___ DATASET CONTENT ___

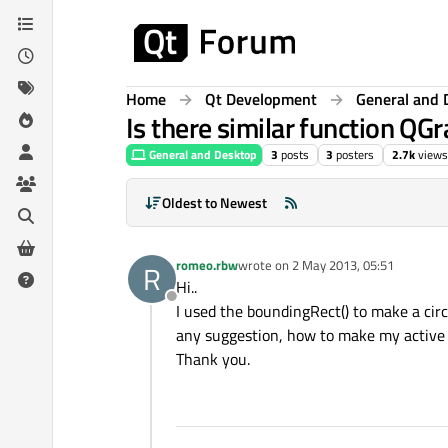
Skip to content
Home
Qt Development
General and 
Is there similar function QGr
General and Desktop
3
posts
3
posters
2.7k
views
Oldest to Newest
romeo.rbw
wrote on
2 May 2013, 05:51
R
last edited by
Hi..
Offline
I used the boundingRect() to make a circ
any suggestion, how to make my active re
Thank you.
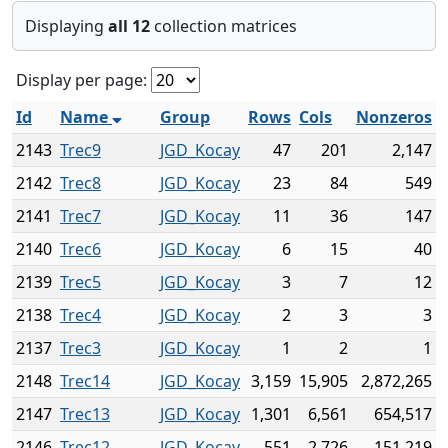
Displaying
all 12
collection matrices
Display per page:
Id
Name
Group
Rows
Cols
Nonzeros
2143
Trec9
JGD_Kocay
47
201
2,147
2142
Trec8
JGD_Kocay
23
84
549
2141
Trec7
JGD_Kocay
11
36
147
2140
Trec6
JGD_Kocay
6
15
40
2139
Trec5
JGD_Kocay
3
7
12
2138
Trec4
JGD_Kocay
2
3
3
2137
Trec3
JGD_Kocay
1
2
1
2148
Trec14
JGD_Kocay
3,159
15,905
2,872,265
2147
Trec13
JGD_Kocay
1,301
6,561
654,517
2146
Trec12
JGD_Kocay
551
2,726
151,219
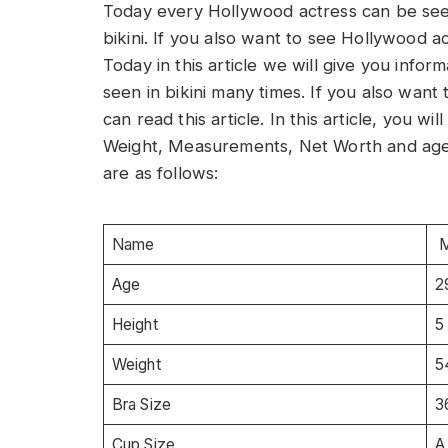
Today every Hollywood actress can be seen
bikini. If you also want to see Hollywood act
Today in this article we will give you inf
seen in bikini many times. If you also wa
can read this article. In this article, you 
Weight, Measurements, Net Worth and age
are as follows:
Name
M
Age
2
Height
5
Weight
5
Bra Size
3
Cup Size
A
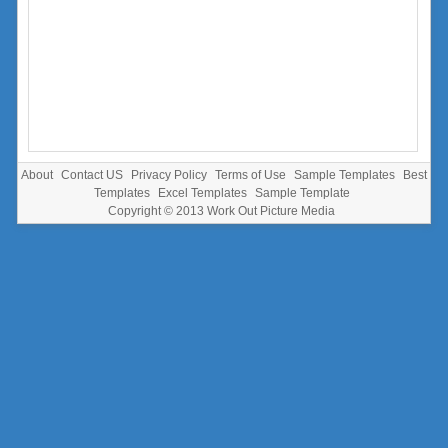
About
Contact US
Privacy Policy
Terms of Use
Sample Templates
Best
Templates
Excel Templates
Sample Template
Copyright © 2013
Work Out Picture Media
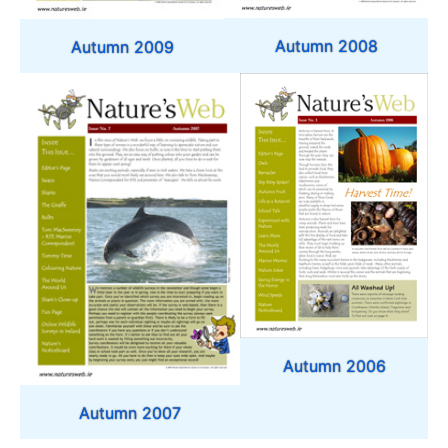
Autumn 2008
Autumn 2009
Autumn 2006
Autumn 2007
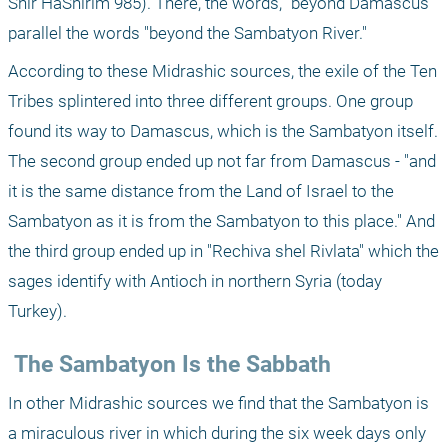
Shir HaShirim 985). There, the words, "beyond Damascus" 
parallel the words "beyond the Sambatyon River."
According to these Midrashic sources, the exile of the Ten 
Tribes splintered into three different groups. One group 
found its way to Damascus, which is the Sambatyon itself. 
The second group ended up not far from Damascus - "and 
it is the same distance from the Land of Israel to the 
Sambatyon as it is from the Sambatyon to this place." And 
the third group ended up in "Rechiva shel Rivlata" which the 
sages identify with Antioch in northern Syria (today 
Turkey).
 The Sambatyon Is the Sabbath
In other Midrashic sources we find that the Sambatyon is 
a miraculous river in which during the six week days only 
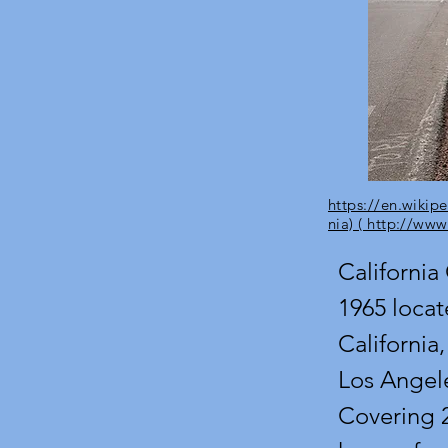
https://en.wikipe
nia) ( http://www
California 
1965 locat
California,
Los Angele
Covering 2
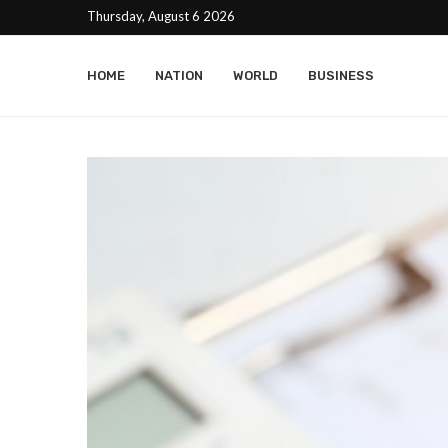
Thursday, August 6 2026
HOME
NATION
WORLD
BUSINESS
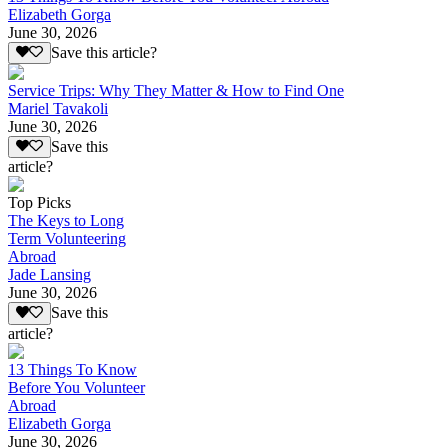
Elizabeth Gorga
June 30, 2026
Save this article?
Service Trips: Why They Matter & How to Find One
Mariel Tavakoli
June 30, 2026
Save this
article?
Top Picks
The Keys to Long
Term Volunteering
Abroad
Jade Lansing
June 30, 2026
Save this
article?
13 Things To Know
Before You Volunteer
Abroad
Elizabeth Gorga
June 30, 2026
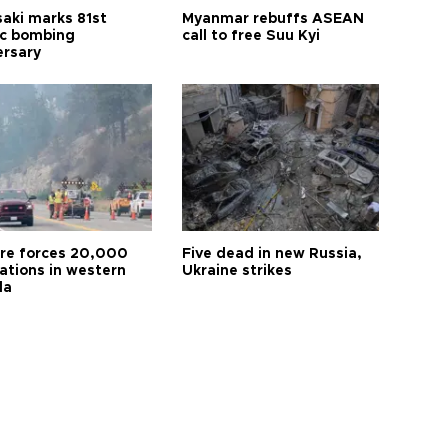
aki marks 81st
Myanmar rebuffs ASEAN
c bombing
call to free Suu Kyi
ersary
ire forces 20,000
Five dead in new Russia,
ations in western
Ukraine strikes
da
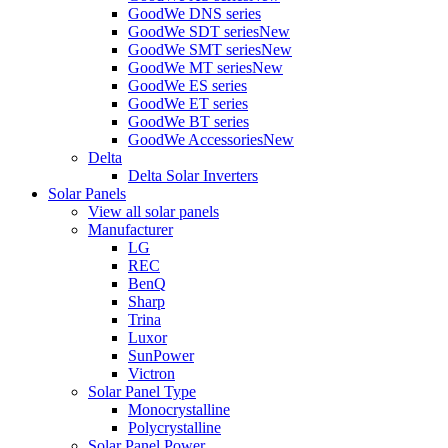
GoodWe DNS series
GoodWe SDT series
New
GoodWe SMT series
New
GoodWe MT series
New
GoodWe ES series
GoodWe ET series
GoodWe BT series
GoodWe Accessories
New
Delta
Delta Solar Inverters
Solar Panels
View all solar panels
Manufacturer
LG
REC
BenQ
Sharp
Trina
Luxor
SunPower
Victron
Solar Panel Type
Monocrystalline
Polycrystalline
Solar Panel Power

___

ACTIVITY
Leave out the images and write out the listing above exactly.

RESULT
Skip to content
Home
Qt Development
General and 
Is there similar function QGr
General and Desktop
3
posts
3
posters
2.7k
views
Oldest to Newest
romeo.rbw
wrote on
2 May 2013, 05:51
R
last edited by
Hi..
Offline
I used the boundingRect() to make a circ
any suggestion, how to make my active re
Thank you.
Displaying
all 12
collection matrices
Display per page:
Id
Name
Group
Rows
Cols
Nonzeros
2143
Trec9
JGD_Kocay
47
201
2,147
2142
Trec8
JGD_Kocay
23
84
549
2141
Trec7
JGD_Kocay
11
36
147
2140
Trec6
JGD_Kocay
6
15
40
2139
Trec5
JGD_Kocay
3
7
12
2138
Trec4
JGD_Kocay
2
3
3
2137
Trec3
JGD_Kocay
1
2
1
2148
Trec14
JGD_Kocay
3,159
15,905
2,872,265
2147
Trec13
JGD_Kocay
1,301
6,561
654,517
2146
Trec12
JGD_Kocay
551
2,726
151,219
Today every Hollywood actress can be seen
bikini. If you also want to see Hollywood act
Today in this article we will give you inf
seen in bikini many times. If you also wa
can read this article. In this article, you 
Weight, Measurements, Net Worth and age
are as follows:
Name
M
Age
2
Height
5
Weight
5
Bra Size
3
Cup Size
A
About
Contact US
Privacy Policy
Terms of Use
Sample Templates
Best
Templates
Excel Templates
Sample Template
Copyright © 2013
Work Out Picture Media
Autumn 2008
Autumn 2009
Autumn 2006
Autumn 2007
Shir HaShirim 985). There, the words, "beyond Damascus" 
parallel the words "beyond the Sambatyon River."
According to these Midrashic sources, the exile of the Ten 
Tribes splintered into three different groups. One group 
found its way to Damascus, which is the Sambatyon itself. 
The second group ended up not far from Damascus - "and 
it is the same distance from the Land of Israel to the 
Sambatyon as it is from the Sambatyon to this place." And 
the third group ended up in "Rechiva shel Rivlata" which the 
sages identify with Antioch in northern Syria (today 
Turkey).
 The Sambatyon Is the Sabbath
In other Midrashic sources we find that the Sambatyon is 
a miraculous river in which during the six week days only 
https://en.wikipe
nia) ( http://www
California 
1965 locat
California,
Los Angele
Covering 2
Thursday, August 6 2026
HOME
NATION
WORLD
BUSINESS
Elizabeth Gorga
June 30, 2026
Save this article?
Service Trips: Why They Matter & How to Find One
Mariel Tavakoli
June 30, 2026
Save this
article?
Top Picks
The Keys to Long
Term Volunteering
Abroad
Jade Lansing
June 30, 2026
Save this
article?
13 Things To Know
Before You Volunteer
Abroad
Elizabeth Gorga
June 30, 2026
aki marks 81st
Myanmar rebuffs ASEAN
c bombing
call to free Suu Kyi
ersary
ire forces 20,000
Five dead in new Russia,
ations in western
Ukraine strikes
da
GoodWe DNS series
GoodWe SDT series
New
GoodWe SMT series
New
GoodWe MT series
New
GoodWe ES series
GoodWe ET series
GoodWe BT series
GoodWe Accessories
New
Delta
Delta Solar Inverters
Solar Panels
View all solar panels
Manufacturer
LG
REC
BenQ
Sharp
Trina
Luxor
SunPower
Victron
Solar Panel Type
Monocrystalline
Polycrystalline
Solar Panel Power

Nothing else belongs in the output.